SIR: On the threshold of the 21st century, dementia, and especially Alzheimer's disease, is considered one of the main public health problems among elderly patients.1,2 At the beginning of the century, an infectious disease, late-stage neurosyphilis (NS), represented the most important cause of dementia.3
Nowadays, considering NS in the differential diagnosis of neurologic/psychiatric symptoms is of special importance when evaluating persons with human immunodeficiency virus (HIV) infection because of the strong epidemiologic association between these two infections.4 However, people who do not belong to the risk groups for acquired immunodeficiency syndrome (AIDS)—mainly elderly individuals who contracted syphilis decades ago, most of them without adequate treatment for the disease—may [later] develop NS and be misdiagnosed. Besides, the clinical presentation of NS often does not follow the traditional course of the pre-antibiotic era.5 Thus, NS among elderly patients is often not suspected, and delay in diagnosis is a frequent problem.
We tried to determine the prevalence of NS in hospitalized elderly neurology patients. We made a retrospective study (1990—1997) of elderly patients attending the Internal Medicine, Geriatrics, and Neurology Departments, where NS was diagnosed according to CDC criteria.6 HIV serology was negative in all patients.

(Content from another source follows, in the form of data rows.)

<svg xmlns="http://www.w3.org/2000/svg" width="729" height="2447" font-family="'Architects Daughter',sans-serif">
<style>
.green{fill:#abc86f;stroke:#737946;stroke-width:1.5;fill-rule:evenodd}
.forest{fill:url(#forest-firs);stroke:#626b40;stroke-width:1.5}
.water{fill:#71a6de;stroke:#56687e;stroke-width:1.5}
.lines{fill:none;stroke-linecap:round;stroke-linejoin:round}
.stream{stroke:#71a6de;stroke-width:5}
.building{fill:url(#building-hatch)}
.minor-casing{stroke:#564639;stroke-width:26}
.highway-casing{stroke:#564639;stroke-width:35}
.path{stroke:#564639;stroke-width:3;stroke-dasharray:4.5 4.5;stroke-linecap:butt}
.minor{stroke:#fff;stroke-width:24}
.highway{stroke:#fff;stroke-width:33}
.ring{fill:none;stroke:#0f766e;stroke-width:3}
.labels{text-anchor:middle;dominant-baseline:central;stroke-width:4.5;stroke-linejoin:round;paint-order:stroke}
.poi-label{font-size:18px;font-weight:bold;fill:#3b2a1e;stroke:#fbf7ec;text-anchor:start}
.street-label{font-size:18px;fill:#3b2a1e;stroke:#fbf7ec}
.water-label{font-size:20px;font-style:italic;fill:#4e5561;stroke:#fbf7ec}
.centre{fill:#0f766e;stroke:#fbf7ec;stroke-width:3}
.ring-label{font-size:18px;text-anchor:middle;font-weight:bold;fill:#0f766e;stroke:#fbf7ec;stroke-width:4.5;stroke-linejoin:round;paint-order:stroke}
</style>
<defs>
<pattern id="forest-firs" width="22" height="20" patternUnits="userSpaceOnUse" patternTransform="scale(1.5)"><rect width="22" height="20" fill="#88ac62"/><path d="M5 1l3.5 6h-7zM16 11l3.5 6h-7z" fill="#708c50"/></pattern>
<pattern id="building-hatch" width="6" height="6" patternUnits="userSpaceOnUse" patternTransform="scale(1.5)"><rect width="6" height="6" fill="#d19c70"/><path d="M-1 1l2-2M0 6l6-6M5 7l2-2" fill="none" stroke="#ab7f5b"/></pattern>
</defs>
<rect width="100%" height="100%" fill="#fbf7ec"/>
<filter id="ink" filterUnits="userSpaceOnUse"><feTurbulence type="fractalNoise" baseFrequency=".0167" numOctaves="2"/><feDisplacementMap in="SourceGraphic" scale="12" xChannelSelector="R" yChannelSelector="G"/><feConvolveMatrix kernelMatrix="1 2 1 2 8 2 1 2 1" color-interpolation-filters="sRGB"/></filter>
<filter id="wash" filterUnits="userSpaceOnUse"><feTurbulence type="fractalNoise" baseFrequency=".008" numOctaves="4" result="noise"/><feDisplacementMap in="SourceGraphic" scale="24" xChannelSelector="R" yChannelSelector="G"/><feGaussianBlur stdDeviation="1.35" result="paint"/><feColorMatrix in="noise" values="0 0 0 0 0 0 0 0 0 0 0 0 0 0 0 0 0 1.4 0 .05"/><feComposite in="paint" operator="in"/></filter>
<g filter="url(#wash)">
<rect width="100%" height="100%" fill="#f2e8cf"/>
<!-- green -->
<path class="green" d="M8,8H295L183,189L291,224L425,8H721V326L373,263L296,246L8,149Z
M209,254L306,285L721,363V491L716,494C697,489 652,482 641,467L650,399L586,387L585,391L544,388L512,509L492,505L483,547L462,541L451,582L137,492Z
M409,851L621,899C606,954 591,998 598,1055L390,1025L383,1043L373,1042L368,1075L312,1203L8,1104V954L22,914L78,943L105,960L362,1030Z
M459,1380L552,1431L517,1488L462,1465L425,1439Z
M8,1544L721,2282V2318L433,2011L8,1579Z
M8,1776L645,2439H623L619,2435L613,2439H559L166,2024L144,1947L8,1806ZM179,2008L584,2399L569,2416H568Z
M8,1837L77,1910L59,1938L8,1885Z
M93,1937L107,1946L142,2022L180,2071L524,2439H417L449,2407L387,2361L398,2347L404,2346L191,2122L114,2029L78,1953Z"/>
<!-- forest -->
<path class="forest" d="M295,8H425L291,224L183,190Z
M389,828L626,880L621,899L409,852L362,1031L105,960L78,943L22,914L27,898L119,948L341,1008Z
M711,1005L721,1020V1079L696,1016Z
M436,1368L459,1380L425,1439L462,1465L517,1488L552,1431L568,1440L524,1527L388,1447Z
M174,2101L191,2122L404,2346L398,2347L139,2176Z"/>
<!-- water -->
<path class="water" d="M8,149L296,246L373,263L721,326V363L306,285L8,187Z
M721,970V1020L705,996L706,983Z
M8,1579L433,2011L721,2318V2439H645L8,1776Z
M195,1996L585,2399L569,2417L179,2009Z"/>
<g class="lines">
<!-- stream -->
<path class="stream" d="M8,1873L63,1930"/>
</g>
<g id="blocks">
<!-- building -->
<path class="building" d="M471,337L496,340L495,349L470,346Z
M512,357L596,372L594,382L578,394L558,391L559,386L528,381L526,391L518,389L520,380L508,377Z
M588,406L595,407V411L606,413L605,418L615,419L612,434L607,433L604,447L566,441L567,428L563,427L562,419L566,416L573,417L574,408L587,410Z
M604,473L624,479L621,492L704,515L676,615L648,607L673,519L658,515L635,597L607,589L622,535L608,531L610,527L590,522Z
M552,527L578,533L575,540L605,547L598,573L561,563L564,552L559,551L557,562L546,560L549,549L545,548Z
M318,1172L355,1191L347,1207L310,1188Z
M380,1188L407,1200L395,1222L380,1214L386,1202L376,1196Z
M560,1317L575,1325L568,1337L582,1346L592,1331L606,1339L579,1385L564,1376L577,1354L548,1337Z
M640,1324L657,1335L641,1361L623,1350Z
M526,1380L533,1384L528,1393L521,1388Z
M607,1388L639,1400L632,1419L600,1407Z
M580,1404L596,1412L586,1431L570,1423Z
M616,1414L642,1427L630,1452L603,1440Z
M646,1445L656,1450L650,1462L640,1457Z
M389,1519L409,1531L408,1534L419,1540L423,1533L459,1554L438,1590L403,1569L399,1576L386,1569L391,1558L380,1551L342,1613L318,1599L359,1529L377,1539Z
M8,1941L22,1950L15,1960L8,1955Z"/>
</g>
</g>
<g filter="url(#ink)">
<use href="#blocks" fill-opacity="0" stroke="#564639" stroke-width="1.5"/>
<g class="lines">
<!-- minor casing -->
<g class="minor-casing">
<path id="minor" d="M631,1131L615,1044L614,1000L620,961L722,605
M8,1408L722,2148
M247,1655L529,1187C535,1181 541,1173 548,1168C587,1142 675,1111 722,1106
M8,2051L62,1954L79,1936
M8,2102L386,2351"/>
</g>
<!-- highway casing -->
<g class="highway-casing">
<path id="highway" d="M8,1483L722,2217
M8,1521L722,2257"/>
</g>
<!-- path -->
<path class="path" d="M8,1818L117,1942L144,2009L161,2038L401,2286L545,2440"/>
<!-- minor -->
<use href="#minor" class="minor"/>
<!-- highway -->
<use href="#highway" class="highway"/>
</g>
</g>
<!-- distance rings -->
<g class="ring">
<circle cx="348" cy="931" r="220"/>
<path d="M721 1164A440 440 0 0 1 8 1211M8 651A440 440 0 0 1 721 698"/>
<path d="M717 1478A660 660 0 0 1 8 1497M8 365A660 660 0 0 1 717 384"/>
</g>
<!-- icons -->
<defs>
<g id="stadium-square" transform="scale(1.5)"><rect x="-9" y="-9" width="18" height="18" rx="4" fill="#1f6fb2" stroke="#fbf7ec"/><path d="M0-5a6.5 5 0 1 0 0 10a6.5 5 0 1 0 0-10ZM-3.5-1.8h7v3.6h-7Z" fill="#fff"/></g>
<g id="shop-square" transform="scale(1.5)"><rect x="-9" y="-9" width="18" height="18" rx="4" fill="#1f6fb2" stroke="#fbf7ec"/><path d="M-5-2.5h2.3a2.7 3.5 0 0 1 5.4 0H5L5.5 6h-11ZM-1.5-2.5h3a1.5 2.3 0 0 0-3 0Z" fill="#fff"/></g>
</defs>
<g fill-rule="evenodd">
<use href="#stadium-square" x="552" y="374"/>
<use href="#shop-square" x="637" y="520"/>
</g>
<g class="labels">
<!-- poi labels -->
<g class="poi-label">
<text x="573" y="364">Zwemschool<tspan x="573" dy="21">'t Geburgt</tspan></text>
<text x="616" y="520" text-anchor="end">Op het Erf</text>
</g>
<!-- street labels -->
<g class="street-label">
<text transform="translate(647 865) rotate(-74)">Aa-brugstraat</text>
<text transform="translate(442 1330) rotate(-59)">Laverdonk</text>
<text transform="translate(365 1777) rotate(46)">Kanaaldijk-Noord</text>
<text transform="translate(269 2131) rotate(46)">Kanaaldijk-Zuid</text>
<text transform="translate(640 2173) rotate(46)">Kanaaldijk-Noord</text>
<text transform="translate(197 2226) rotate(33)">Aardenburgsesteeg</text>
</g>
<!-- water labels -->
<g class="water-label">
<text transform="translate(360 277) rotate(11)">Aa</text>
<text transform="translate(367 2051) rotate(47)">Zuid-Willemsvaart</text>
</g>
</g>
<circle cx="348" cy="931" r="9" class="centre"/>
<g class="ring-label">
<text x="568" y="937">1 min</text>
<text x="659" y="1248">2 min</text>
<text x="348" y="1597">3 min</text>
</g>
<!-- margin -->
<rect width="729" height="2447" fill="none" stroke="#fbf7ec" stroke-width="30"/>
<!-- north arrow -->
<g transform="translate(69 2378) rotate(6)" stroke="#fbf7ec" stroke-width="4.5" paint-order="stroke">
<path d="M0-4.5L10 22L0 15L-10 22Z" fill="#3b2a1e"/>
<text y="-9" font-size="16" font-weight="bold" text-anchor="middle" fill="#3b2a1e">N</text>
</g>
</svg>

Six hospitalized elderly patients with NS were identified, 1.33 per 1,000 of the studied population, 5 men and 1 woman. The average age was 70.3±6.0 years (range 65—78 years). NS occurred an average of 32.8 years after the onset of the disease. The mean time between the onset of symptoms and diagnosis of NS was 27 months, despite the fact that 5 patients (83.3%) had previously shown a clear picture of clinical syphilis. A history of prior studies or treatments was reported in 3 cases (50%). The main consulting symptoms were intellectual deterioration in 3 cases (50%), stroke in 2 (33.3%), and a urinary sepsis in a patient with permanent urinary catheter secondary to bladder disturbances and ataxia. Cerebrospinal fluid analysis detected pleocytosis in 4 cases (66.6%), with an average count of 19 cells/mm3. Most neuroradiologic examinations (computed tomography scan and magnetic resonance imaging) showed pathological findings, mainly diffuse atrophy of the cortex and white matter infarctions, although these were frequently nonspecific.
We can conclude that NS among elderly patients remains an important public health problem. New cases are not adequately detected, and delay in diagnosis is common: often clinical presentation does not follow the traditional course; mental changes may imitate other types of dementia and psychiatric disorders; and stroke is often attributed to age and associated risk factors. All elderly patients with neurological or psychiatric disorders of doubtful etiology should have syphilis serology checked routinely.